Clarence Max Fowler
November 26, 1918 - February 27, 2006
Last place of employment:
Los Alamos National Laboratory
Los Alamos, NM, US
Published on 17 March 2006
Clarence "Max" Fowler, hailed as the U.S. pioneer in explosive-driven magnetic-flux compression and ultra-high magnetic field research, died 27 February, 2006 at his home, after a brief struggle with cancer. He was 87.
Max Fowler was to US ultra-high magnetic field research what Andrei Sakharov was to Russian research in that area. A veteran of the U.S. Navy, Max was born in Centralia, Ill., and joined the Los Alamos laboratory as a fulltime staff member in August 1957. He originally worked there on a limited basis between 1952 and 1956.
At Los Alamos, Max led the way in developing and applying explosive-driven flux compression generators. For more than 50 years, he and his colleagues utilized this technique to power a number of different plasma producing devices, lasers, imploding foils, e-beam accelerators and rail guns. Max also used these generators to study the properties of materials in ultra-high magnetic fields, including high-temperature superconductors. His team made many investigations of material behavior in ultra-high magnetic fields and this work played a role in the selection of the Florida State/Florida/Los Alamos Consortium to develop the National High Magnetic Field Laboratory. His bibliography consists of more than 250 papers, dating from when he published his first journal article in 1946.
Max was also a founder of the International Megagauss conferences. Starting in Frascati, Italy, in 1965, the Megagauss conferences have been the setting for international discussion in ultra-high magnetic field generation and applications. Max and his team co-authored the first paper presented at the Frascati conference and thus the first paper published in the Megagauss series. He and his wife, Janet, attended all nine Megagauss conferences since then.
Such was his reputation, that he was the honored guest wherever he traveled, be it to Russia, China, Korea, Africa, Europe, or the USA. He had a keen sense of humor, so he gained great pleasure and amusement when, at the last Megagauss-X conference (2004, Berlin), he was declared the Honory Chairman!
Apart from his significant scientific achievements, Max had the gift of making good friends with whomever he met. His many friendships include one with Dr. Gennady Shvetsov of the Lavrentyev Instiute of Hydrodynamics, Novosibirsk, Russia that, in turn, led to friendships with many other Russian scientists, most notably Dr. Alexander Pavlovskii and Dr. Vladimir Chernyshev at the All-Russian Scientific Research Institute Of Experimental Physics (VNIIEF) in Arzamas-16, Russia. The friendships facilitated the now well-known lab-to-lab collaboration that was established between the Los Alamos and Arzamas the Russian Los Alamos, now called Sarov. This partnership also led to the towns of Sarov and Los Alamos becoming international sister cities.

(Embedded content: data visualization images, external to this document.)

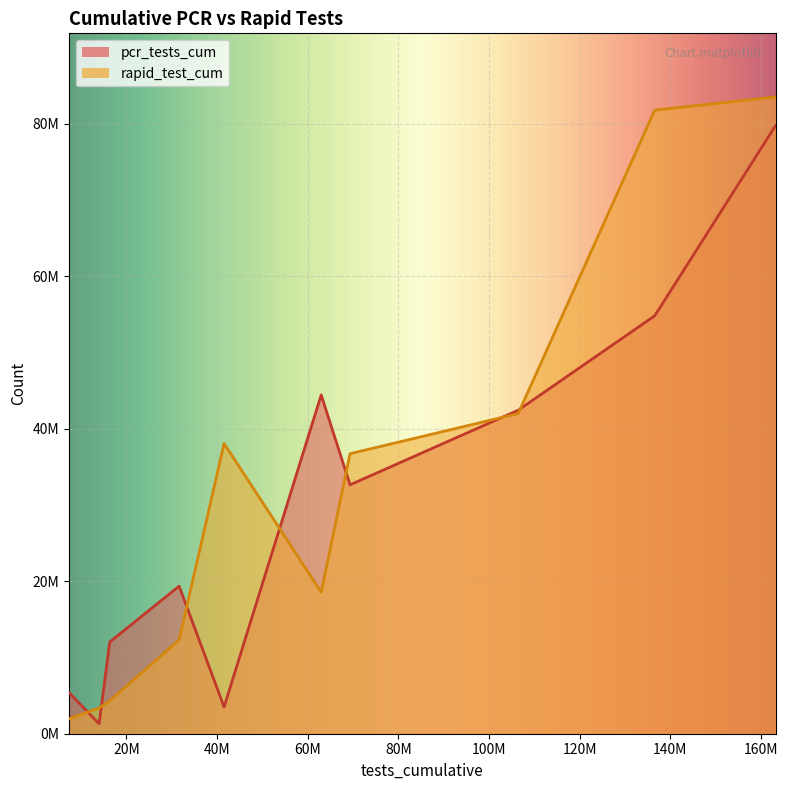

How many lines are shown in the chart?

2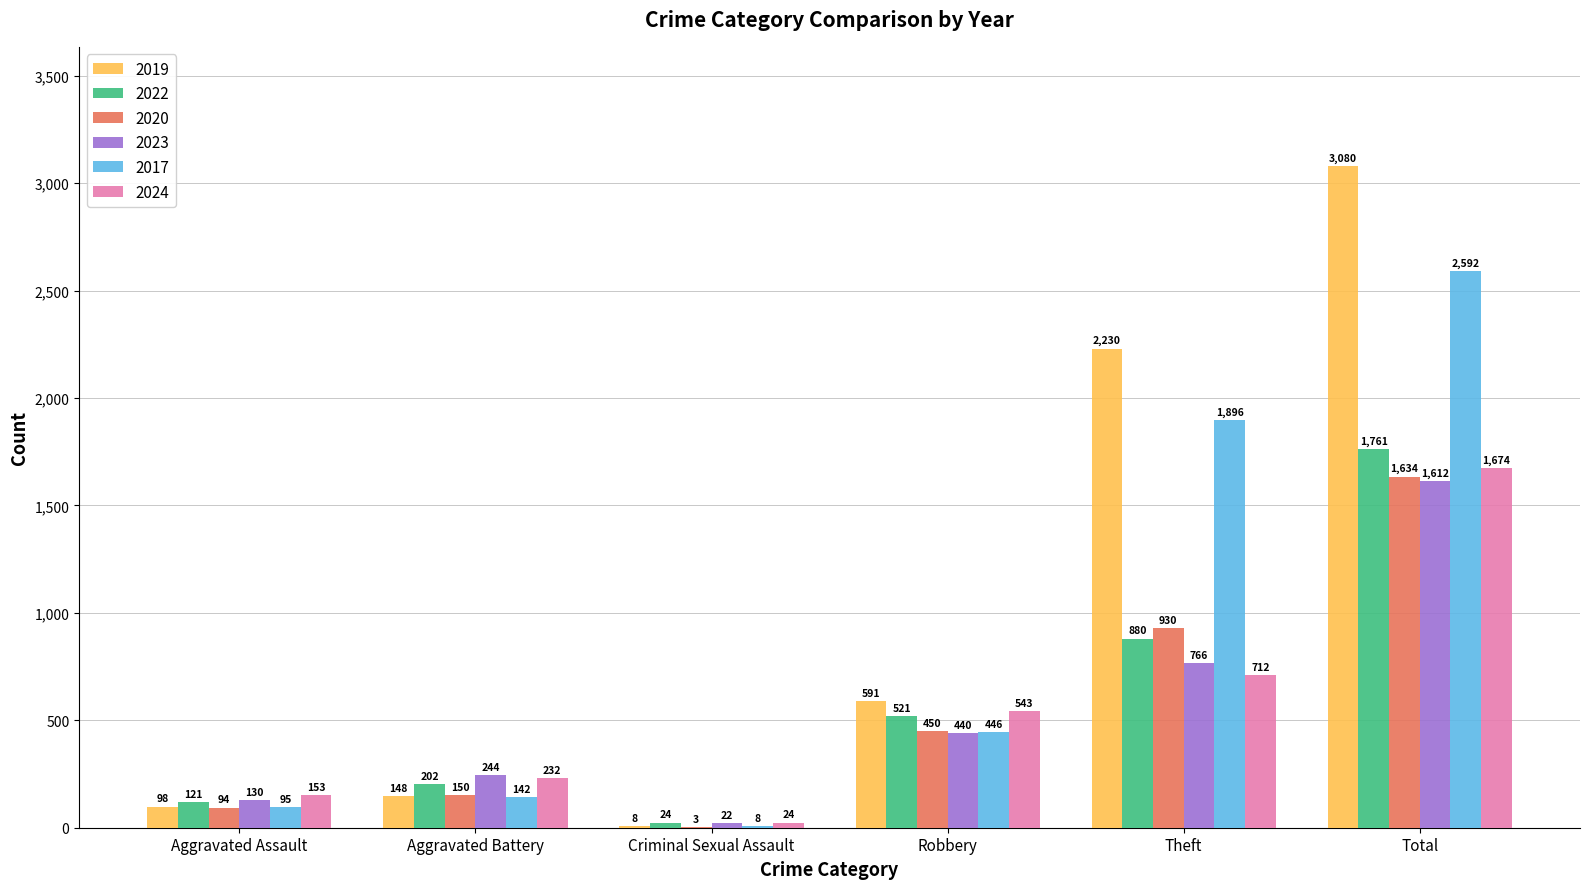

Does the chart contain stacked bars?

No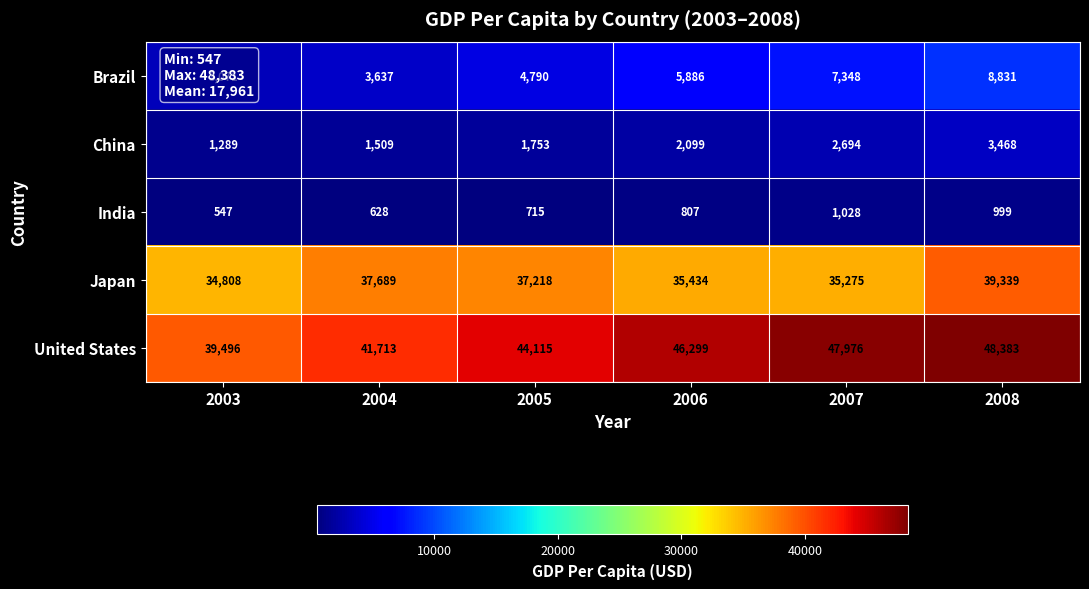

True or false: India has a value of 423 at 2005.

False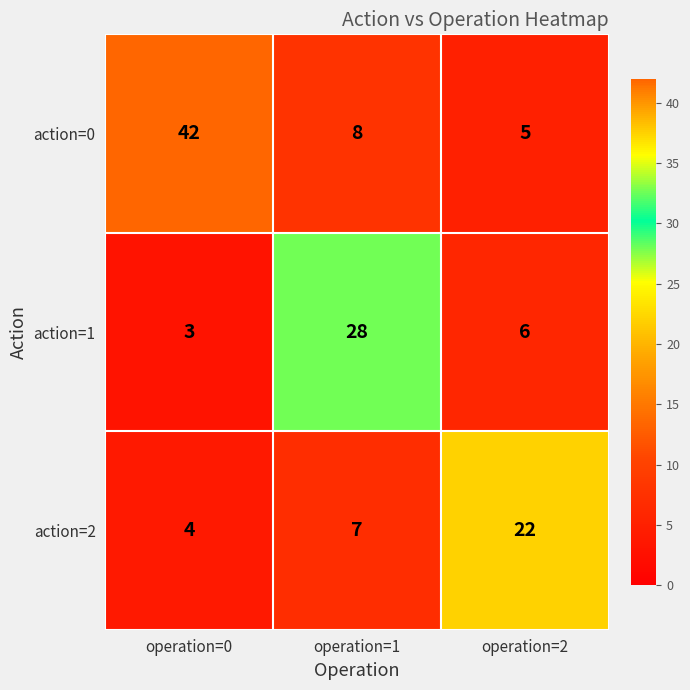

At which category does the chart reach its minimum across all series?

operation=0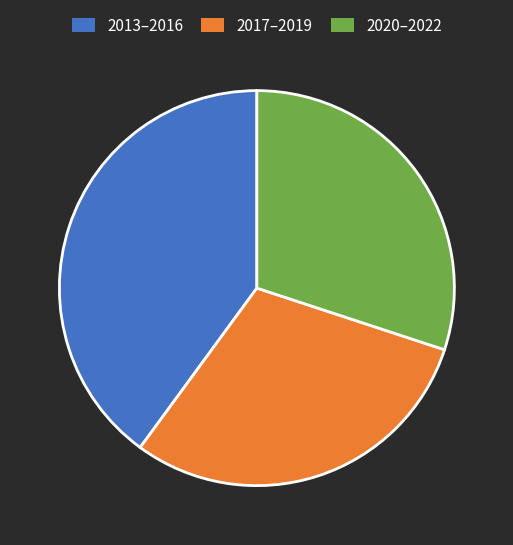

Count the number of slices in the pie.

3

Max was a long time Fellow of the American Physical Society and was a Los Alamos National Laboratory Senior Fellow. He held a Bachelor of Science degree in chemical engineering from the University of Illinois, a Master's, and a Doctorate in physics from the University of Michigan. Max also received an honorary doctorate from Novosibirsk State University in Russia for his work in high energy density physics and for furthering scientific relations between the United States and Russia.
Max retired around 1996, but you would never know it. He was typically in his office five days a week, year in and year out, right up to the end of last year. He even came in on Saturdays.
Los Alamos has lost a great scientist, a true gentleman, and a dear friend. He is survived by his wife, Janet; a daughter Mary Janet, of Charlottesville, VA.; a brother, Bert, and sister-in-law, Catherine, of Sudbury, MA; a sister, Marianna of Bardolph, IL; and two nieces.